Les signes sont faciles à repérer : touffes de nepeta affaissées et grisâtres, hampes de sauge toutes sèches, coreopsis et marguerites couvertes de disques bruns. Les jardiniers anglais parlent d’une taille de début d’été qui redonne un second souffle aux vivaces. La remontée reste souvent plus modeste que la première vague et dépend beaucoup de la météo, de l’arrosage et de la vigueur initiale de la plante.

Les bons gestes de taille en juillet pour une seconde floraison

On joue sur trois types de gestes. D’abord, la simple suppression des fleurs fanées, en coupant juste au-dessus d’un nœud ou d’une feuille saine, convient bien aux échinacées, phlox, monardes, véroniques ou penstemons. Vient ensuite le rabattage léger, où l’on raccourcit toute la touffe d’environ un tiers à la moitié pour redensifier le feuillage. Enfin, certaines vivaces acceptent une coupe très courte, à quelques centimètres du sol, comme un vrai “reset”. Toujours avec un sécateur propre, désinfecté à l’alcool pour limiter les maladies.

Pour y voir clair, on peut retenir ce schéma par plante :

  • Nepeta : rabattre la touffe d’environ la moitié.
  • Sauge vivace (Salvia nemorosa) : couper les hampes défleuries jusqu’à la base ou au-dessus d’un feuillage vigoureux.
  • Coreopsis : raccourcir toute la plante d’un tiers à la moitié quand elle se dégarnit.
  • Géraniums vivaces comme ‘Rozanne’ : couper très court, à quelques centimètres du sol.
  • Achillée millefeuille, marguerite Shasta, gaillarde : couper les tiges ou la touffe d’environ un tiers.
  • Échinacée, phlox, monarde, véronique, penstemon : enlever uniquement les fleurs fanées ou les hampes une à une, sans raser la plante.

Arrosage, nutrition et erreurs à éviter après la taille

Une fois la taille faite, l’arrosage devient décisif. Une vivace rabattue sans eau pour repartir mettra beaucoup plus de temps à réagir, surtout en période de canicule. Mieux vaut intervenir après une averse ou arroser la veille, puis offrir une bonne “douche” le jour même. Autour du pied, quelques poignées de compost ou un peu d’engrais organique liquide bien dilué apportent juste ce qu’il faut de nutriments pour soutenir la repousse, sans excès d’azote, qui donnerait surtout des feuilles au détriment des fleurs.

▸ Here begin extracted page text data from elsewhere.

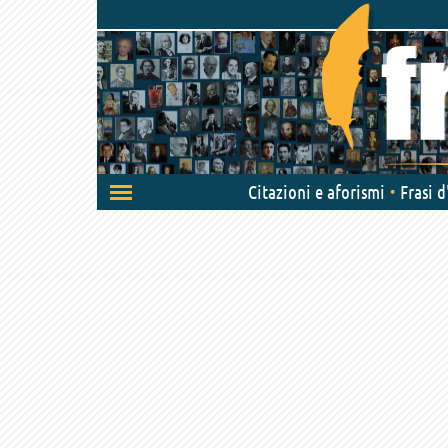
Attiva/disattiva
Citazioni e aforismi
Frasi 
navigazione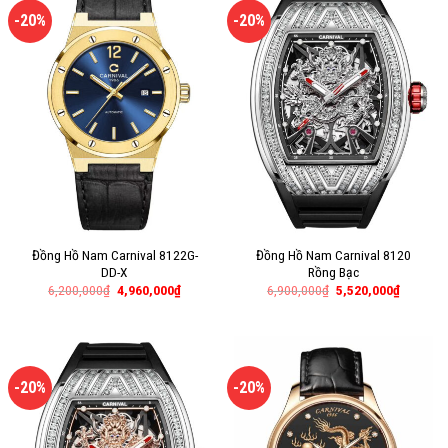
-20%
-20%
Đồng Hồ Nam Carnival 8122G-
Đồng Hồ Nam Carnival 8120
DD-X
Rồng Bạc
6,200,000
₫
4,960,000
₫
6,900,000
₫
5,520,000
₫
-20%
-20%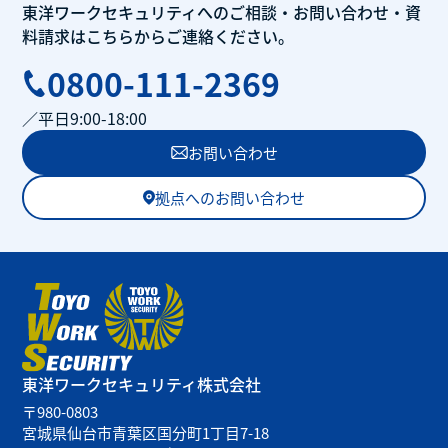
東洋ワークセキュリティへのご相談・
お問い合わせ・
資
料請求はこちらから
ご連絡ください。
0800-111-2369
／平日9:00-18:00
お問い合わせ
拠点へのお問い合わせ
東洋ワークセキュリティ
株式会社
〒980-0803
宮城県仙台市青葉区国分町1丁目7-18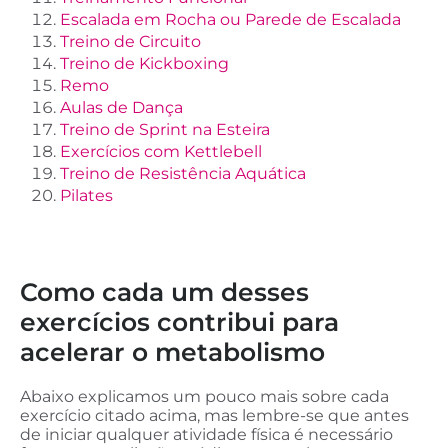
Escalada em Rocha ou Parede de Escalada
Treino de Circuito
Treino de Kickboxing
Remo
Aulas de Dança
Treino de Sprint na Esteira
Exercícios com Kettlebell
Treino de Resistência Aquática
Pilates
Como cada um desses
exercícios contribui para
acelerar o metabolismo
Abaixo explicamos um pouco mais sobre cada
exercício citado acima, mas lembre-se que antes
de iniciar qualquer atividade física é necessário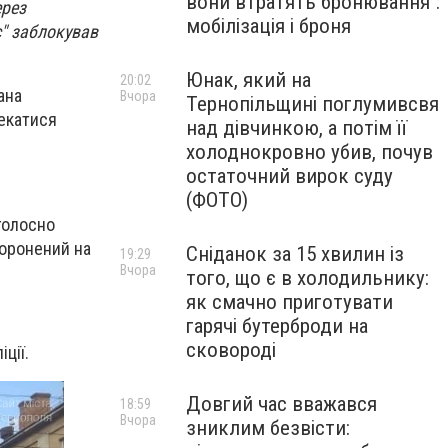
вони втратять бронювання":
ерез
мобілізація і броня
" заблокував
Юнак, який на
20:02
ана
Вчора
Тернопільщині поглумивсвя
екатися
над дівчинкою, а потім її
холоднокровно убив, почув
остаточний вирок суду
(ФОТО)
голосно
боронений на
Сніданок за 15 хвилин із
19:29
Вчора
того, що є в холодильнику:
як смачно приготувати
гарячі бутерброди на
сковороді
ції.
Довгий час вважався
18:59
Вчора
зниклим безвісти: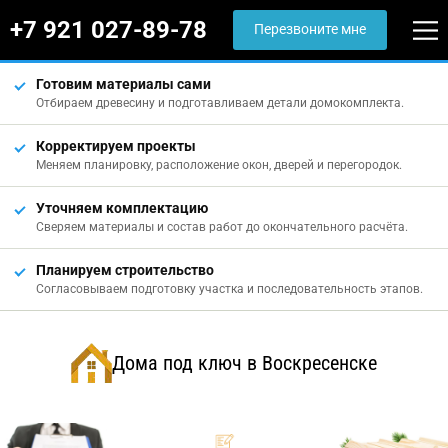
+7 921 027-89-78
Перезвоните мне
Готовим материалы сами
Отбираем древесину и подготавливаем детали домокомплекта.
Корректируем проекты
Меняем планировку, расположение окон, дверей и перегородок.
Уточняем комплектацию
Сверяем материалы и состав работ до окончательного расчёта.
Планируем строительство
Согласовываем подготовку участка и последовательность этапов.
Дома под ключ в Воскресенске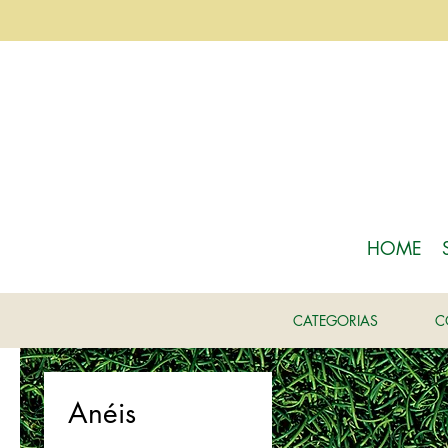
HOME
CATEGORIAS
C
Anéis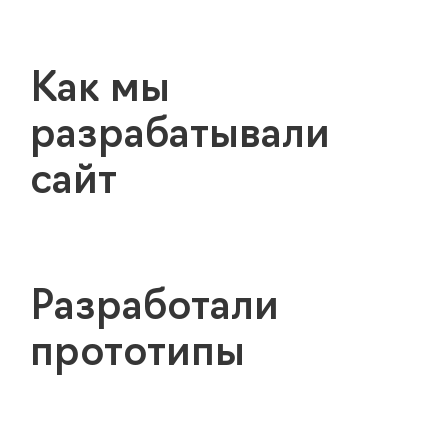
Как мы
разрабатывали
сайт
Разработали
прототипы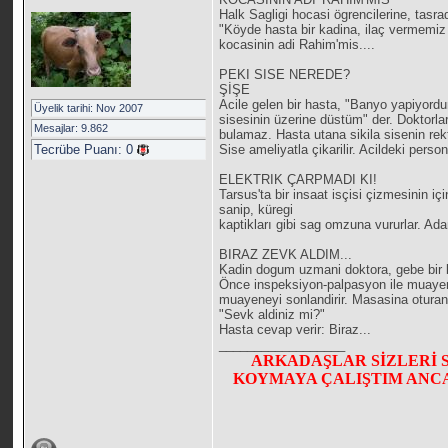
Halk Sagligi hocasi ögrencilerine, tasrad
"Köyde hasta bir kadina, ilaç vermemiz
kocasinin adi Rahim'mis....
PEKI SISE NEREDE?
ŞİŞE
Acile gelen bir hasta, "Banyo yapiyord
Üyelik tarihi: Nov 2007
sisesinin üzerine düstüm" der. Doktorla
Mesajlar: 9.862
bulamaz. Hasta utana sikila sisenin re
Tecrübe Puanı:
0
Sise ameliyatla çikarilir. Acildeki perso
ELEKTRIK ÇARPMADI KI!
Tarsus'ta bir insaat isçisi çizmesinin i
sanip, küregi
kaptikları gibi sag omzuna vururlar. Adam
BIRAZ ZEVK ALDIM...
Kadin dogum uzmani doktora, gebe bir b
Önce inspeksiyon-palpasyon ile muayene
muayeneyi sonlandirir. Masasina oturan 
"Sevk aldiniz mi?"
Hasta cevap verir: Biraz...
__________________
ARKADAŞLAR SİZLERİ 
KOYMAYA ÇALIŞTIM ANCA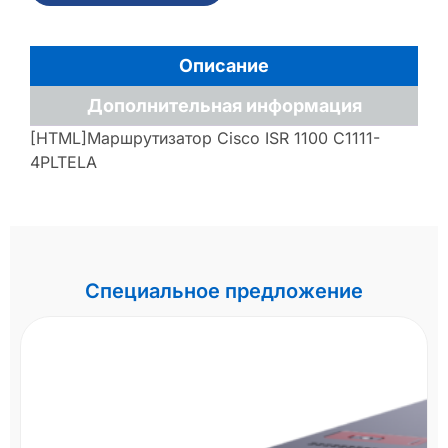
Описание
Дополнительная информация
[HTML]Маршрутизатор Cisco ISR 1100 C1111-
4PLTELA
Специальное предложение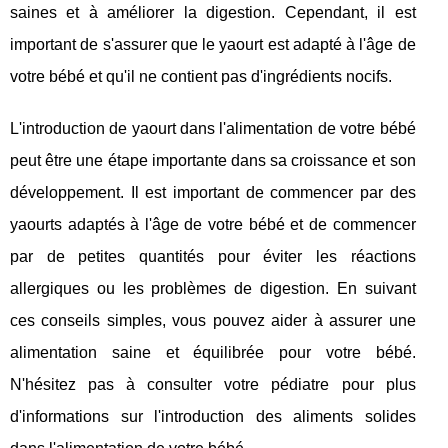
saines et à améliorer la digestion. Cependant, il est
important de s'assurer que le yaourt est adapté à l'âge de
votre bébé et qu'il ne contient pas d'ingrédients nocifs.
L'introduction de yaourt dans l'alimentation de votre bébé
peut être une étape importante dans sa croissance et son
développement. Il est important de commencer par des
yaourts adaptés à l'âge de votre bébé et de commencer
par de petites quantités pour éviter les réactions
allergiques ou les problèmes de digestion. En suivant
ces conseils simples, vous pouvez aider à assurer une
alimentation saine et équilibrée pour votre bébé.
N'hésitez pas à consulter votre pédiatre pour plus
d'informations sur l'introduction des aliments solides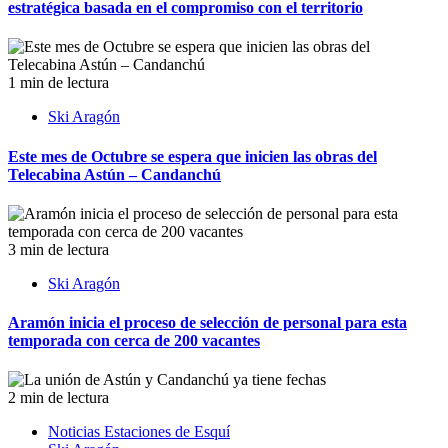
estratégica basada en el compromiso con el territorio
1 min de lectura
Ski Aragón
Este mes de Octubre se espera que inicien las obras del
Telecabina Astún – Candanchú
3 min de lectura
Ski Aragón
Aramón inicia el proceso de selección de personal para esta
temporada con cerca de 200 vacantes
2 min de lectura
Noticias Estaciones de Esquí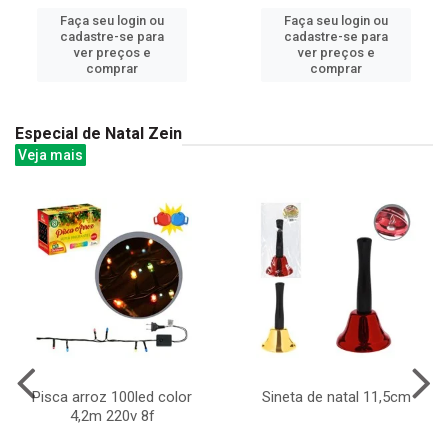
Faça seu login ou
Faça seu login ou
cadastre-se para
cadastre-se para
ver preços e
ver preços e
comprar
comprar
Especial de Natal Zein
Veja mais
Pisca arroz 100led color
Sineta de natal 11,5cm
4,2m 220v 8f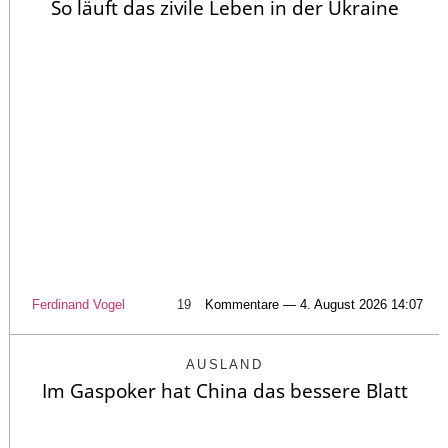
So läuft das zivile Leben in der Ukraine
Ferdinand Vogel
19
Kommentare — 4. August 2026 14:07
AUSLAND
Im Gaspoker hat China das bessere Blatt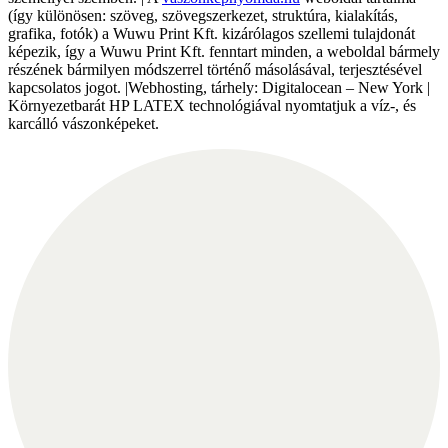
(így különösen: szöveg, szövegszerkezet, struktúra, kialakítás,
grafika, fotók) a Wuwu Print Kft. kizárólagos szellemi tulajdonát
képezik, így a Wuwu Print Kft. fenntart minden, a weboldal bármely
részének bármilyen módszerrel történő másolásával, terjesztésével
kapcsolatos jogot. |Webhosting, tárhely: Digitalocean – New York |
Környezetbarát HP LATEX technológiával nyomtatjuk a víz-, és
karcálló vászonképeket.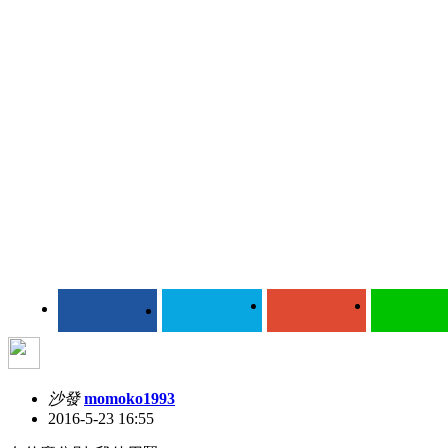
沙發
momoko1993
2016-5-23 16:55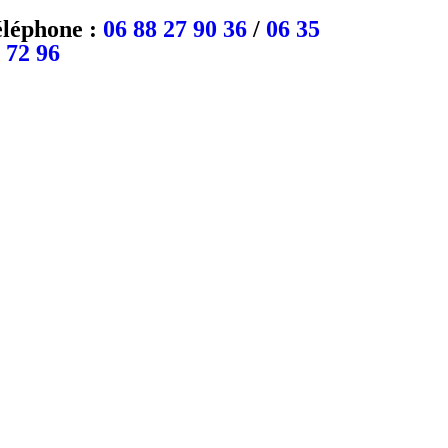
léphone :
06 88 27 90 36
/
06 35
 72 96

Quand le sol reste sec longtemps, les experts rappellent que la repousse peut être très ralentie : il faudra alors patienter avant de voir les boutons se reformer. Autres pièges fréquents : cumuler une taille sévère de juillet avec une grosse coupe de mai sur la même plante, ou négliger la désinfection du sécateur. Enfin, il faut accepter que cette deuxième floraison soit plus basse et un peu moins généreuse. En échange, les massifs restent nets, les tiges se couchent moins sous la pluie et l’aération supplémentaire limite les maladies comme l’oïdium sur la monarde ou le phlox.